> Directive 1:
Using the transcript, answer each question in a line of its own:
(a) Which two senators will try to reach a deal?
(b) Which producer reported that the chiefs of staff would be communicating by phone and e-mail?
(c) Within how many hours does the correspondent expect to learn how much closer a deal is?

> Extract to read:

— Begin —

LISA DESJARDINS, CNN RADIO CAPITOL HILL CORRESPONDENT: I think there's no doubt that we are closer to a deal, but how much closer we'll know probably in the next 24 hours. It's interesting because in the last 20 hours, the silence that had pervaded Capitol Hill was completely changed after the president and the four congressional leaders he met with all announced that they're shifting negotiation tactics now to a group of two.

Two senators, Mitch McConnell and Harry Reid, the two party leaders in the Senate, are going to be trying to find a way to get a deal today. We know their staff is talking. We don't expect actually any necessary meetings between those two leaders right away today. We think that their chiefs of staff are going to be on the phone, via e-mail. This reported from our producer, Ted Barrett. And then perhaps tonight they'll see if the leaders can sit down and get together something to present to their various caucuses.

— End —

> Stored entries:
— Begin —

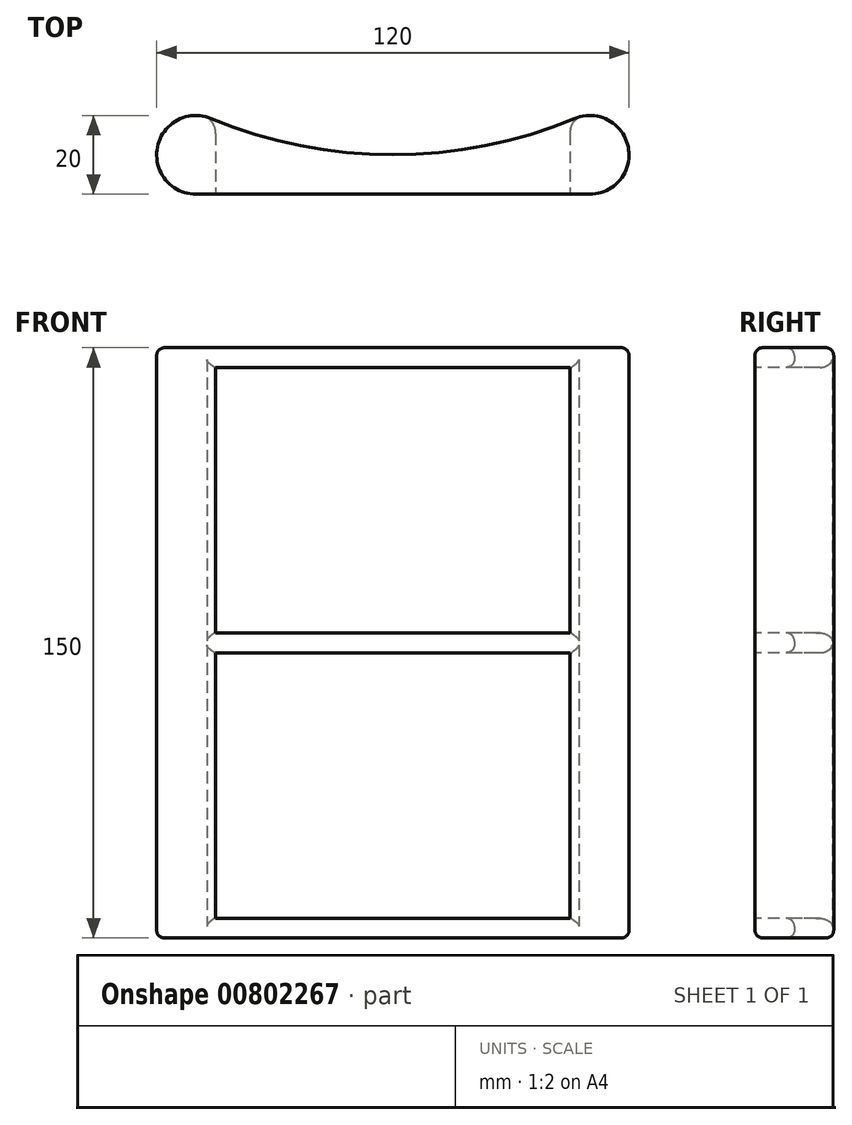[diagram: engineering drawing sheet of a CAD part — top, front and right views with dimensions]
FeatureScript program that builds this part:
annotation { "Feature Type Name" : "Feature", "Feature Type Description" : "" }
export const myFeature = defineFeature(function(context is Context, id is Id, definition is map)
    precondition{}
    {
        {
            var Q0;
            Q0=qCreatedBy(makeId("Top.planeOp"),FACE);
            var sketch = newSketch(context, id + "F0", { "sketchPlane" : qUnion([Q0])});
            skArc(sketch, "E0", {"start": v(-46.15, 9.23) * mm, "mid": v(-59.8, 1.96) * mm, "end": v(-50, -10) * mm});
            skArc(sketch, "E1", {"start": v(50, -10) * mm, "mid": v(59.8, 1.96) * mm, "end": v(46.15, 9.23) * mm});
            skLineSegment(sketch, "E2", {"start": v(-50, -10) * mm, "end": v(50, -10) * mm});
            skArc(sketch, "E3", {"start": v(-46.15, 9.23) * mm, "mid": v(0, 0) * mm, "end": v(46.15, 9.23) * mm});
            skSolve(sketch);
        }
        {
            var Q0;
            Q0=makeQuery(id+"F0.imprint","IMPRINT",FACE,{"disambiguationData":[TD([[makeQuery(id+"F0.imprint","IMPRINT",EDGE,{"derivedFrom":sQuery(id+"F0.wireOp",EDGE,"E0")}),1.0]])]});
            extrude(context, id + "F1", {"entities" : qUnion([Q0]), "depth" : 75 * mm, "offsetDistance" : 25 * mm, "hasSecondDirection" : true, "secondDirectionOppositeDirection" : true, "secondDirectionDepth" : 75 * mm});
        }
        {
            var Q0;
            Q0=makeQuery(id+"F1.opExtrude","SWEPT_FACE",FACE,{"disambiguationData":[OSD([sQuery(id+"F0.wireOp",EDGE,"E2")])]});
            var sketch = newSketch(context, id + "F2", { "sketchPlane" : qUnion([Q0])});
            skLineSegment(sketch, "E4.bottom", {"start": v(-45, -70) * mm, "end": v(45, -70) * mm});
            skLineSegment(sketch, "E4.top", {"start": v(-45, -2.5) * mm, "end": v(45, -2.5) * mm});
            skLineSegment(sketch, "E4.left", {"start": v(-45, -70) * mm, "end": v(-45, -2.5) * mm});
            skLineSegment(sketch, "E4.right", {"start": v(45, -70) * mm, "end": v(45, -2.5) * mm});
            skLineSegment(sketch, "E5.bottom", {"start": v(-45, 2.5) * mm, "end": v(45, 2.5) * mm});
            skLineSegment(sketch, "E5.top", {"start": v(-45, 70) * mm, "end": v(45, 70) * mm});
            skLineSegment(sketch, "E5.left", {"start": v(-45, 2.5) * mm, "end": v(-45, 70) * mm});
            skLineSegment(sketch, "E5.right", {"start": v(45, 2.5) * mm, "end": v(45, 70) * mm});
            skSolve(sketch);
        }
        {
            var Q0;
            Q0=makeQuery(id+"F2.imprint","IMPRINT",FACE,{"disambiguationData":[TD([[makeQuery(id+"F2.imprint","IMPRINT",EDGE,{"derivedFrom":sQuery(id+"F2.wireOp",EDGE,"E4.bottom")}),1.0]])]});
            var Q1;
            Q1=makeQuery(id+"F2.imprint","IMPRINT",FACE,{"disambiguationData":[TD([[makeQuery(id+"F2.imprint","IMPRINT",EDGE,{"derivedFrom":sQuery(id+"F2.wireOp",EDGE,"E5.bottom")}),1.0]])]});
            extrude(context, id + "F3", {"entities" : qUnion([Q0, Q1]), "operationType" : NewBodyOperationType.REMOVE, "oppositeDirection" : true, "depth" : 25 * mm, "offsetDistance" : 25 * mm});
        }
        {
            var Q0;
            Q0=makeQuery(id+"F3.boolean.opBoolean","INTERSECT",EDGE,{"derivedFrom":[makeQuery(id+"F1.opExtrude","SWEPT_FACE",FACE,{"disambiguationData":[OSD([sQuery(id+"F0.wireOp",EDGE,"E3")])]}),makeQuery(id+"F3.opExtrude","SWEPT_FACE",FACE,{"disambiguationData":[OSD([sQuery(id+"F2.wireOp",EDGE,"E5.left")])]})]});
            var Q1;
            Q1=makeQuery(id+"F3.boolean.opBoolean","INTERSECT",EDGE,{"derivedFrom":[makeQuery(id+"F1.opExtrude","SWEPT_FACE",FACE,{"disambiguationData":[OSD([sQuery(id+"F0.wireOp",EDGE,"E3")])]}),makeQuery(id+"F3.opExtrude","SWEPT_FACE",FACE,{"disambiguationData":[OSD([sQuery(id+"F2.wireOp",EDGE,"E4.left")])]})]});
            var Q2;
            Q2=makeQuery(id+"F1.opExtrude","SWEPT_EDGE",EDGE,{"disambiguationData":[OSD([sQuery(id+"F0.wireOp",EDGE,"E1"),sQuery(id+"F0.wireOp",EDGE,"E3")])]});
            var Q3;
            Q3=makeQuery(id+"F3.boolean.opBoolean","INTERSECT",EDGE,{"derivedFrom":[makeQuery(id+"F1.opExtrude","SWEPT_FACE",FACE,{"disambiguationData":[OSD([sQuery(id+"F0.wireOp",EDGE,"E3")])]}),makeQuery(id+"F3.opExtrude","SWEPT_FACE",FACE,{"disambiguationData":[OSD([sQuery(id+"F2.wireOp",EDGE,"E4.right")])]})]});
            var Q4;
            Q4=makeQuery(id+"F3.boolean.opBoolean","INTERSECT",EDGE,{"derivedFrom":[makeQuery(id+"F1.opExtrude","SWEPT_FACE",FACE,{"disambiguationData":[OSD([sQuery(id+"F0.wireOp",EDGE,"E3")])]}),makeQuery(id+"F3.opExtrude","SWEPT_FACE",FACE,{"disambiguationData":[OSD([sQuery(id+"F2.wireOp",EDGE,"E5.right")])]})]});
            fillet(context, id + "F4", {"entities" : qUnion([Q0, Q1, Q2, Q3, Q4]), "radius" : 5 * mm, "tangentPropagation" : true, "allowEdgeOverflow" : false});
        }
        {
            var Q0;
            Q0=makeQuery(id+"F1.opExtrude","CAP_FACE",FACE,{"disambiguationData":[OSD([sQuery(id+"F0.wireOp",EDGE,"E0"),sQuery(id+"F0.wireOp",EDGE,"E1"),sQuery(id+"F0.wireOp",EDGE,"E2"),sQuery(id+"F0.wireOp",EDGE,"E3")])],"isStart":true});
            var Q1;
            Q1=makeQuery(id+"F1.opExtrude","CAP_FACE",FACE,{"disambiguationData":[OSD([sQuery(id+"F0.wireOp",EDGE,"E0"),sQuery(id+"F0.wireOp",EDGE,"E1"),sQuery(id+"F0.wireOp",EDGE,"E2"),sQuery(id+"F0.wireOp",EDGE,"E3")])],"isStart":false});
            var Q2;
            Q2=makeQuery(id+"F4.opFillet","SPLIT",FACE,{"disambiguationData":[OD(2.0)],"derivedFrom":makeQuery(id+"F1.opExtrude","SWEPT_FACE",FACE,{"disambiguationData":[OSD([sQuery(id+"F0.wireOp",EDGE,"E3")])]})});
            var Q3;
            Q3=makeQuery(id+"F3.boolean.opBoolean","INTERSECT",EDGE,{"derivedFrom":[makeQuery(id+"F1.opExtrude","SWEPT_FACE",FACE,{"disambiguationData":[OSD([sQuery(id+"F0.wireOp",EDGE,"E3")])]}),makeQuery(id+"F3.opExtrude","SWEPT_FACE",FACE,{"disambiguationData":[OSD([sQuery(id+"F2.wireOp",EDGE,"E5.top")])]})]});
            var Q4;
            Q4=makeQuery(id+"F3.boolean.opBoolean","INTERSECT",EDGE,{"derivedFrom":[makeQuery(id+"F1.opExtrude","SWEPT_FACE",FACE,{"disambiguationData":[OSD([sQuery(id+"F0.wireOp",EDGE,"E3")])]}),makeQuery(id+"F3.opExtrude","SWEPT_FACE",FACE,{"disambiguationData":[OSD([sQuery(id+"F2.wireOp",EDGE,"E4.bottom")])]})]});
            fillet(context, id + "F5", {"entities" : qUnion([Q0, Q1, Q2, Q3, Q4]), "radius" : 2 * mm, "tangentPropagation" : true, "allowEdgeOverflow" : false});
        }
    });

— End —

> Directive 2:
Turn the stretch of the records from their first line through the line containing "v(-59.8, 1.96) *" into a numbered list, with both ends included. Skip blank lines and omit the pictures.

> Exercise answer 1:
(a) Mitch McConnell and Harry Reid
(b) Ted Barrett
(c) 24 hours

> Exercise answer 2:
1. [diagram: engineering drawing sheet of a CAD part — top, front and right views with dimensions]
2. FeatureScript program that builds this part:
3. annotation { "Feature Type Name" : "Feature", "Feature Type Description" : "" }
4. export const myFeature = defineFeature(function(context is Context, id is Id, definition is map)
5.     precondition{}
6.     {
7.         {
8.             var Q0;
9.             Q0=qCreatedBy(makeId("Top.planeOp"),FACE);
10.             var sketch = newSketch(context, id + "F0", { "sketchPlane" : qUnion([Q0])});
11.             skArc(sketch, "E0", {"start": v(-46.15, 9.23) * mm, "mid": v(-59.8, 1.96) * mm, "end": v(-50, -10) * mm});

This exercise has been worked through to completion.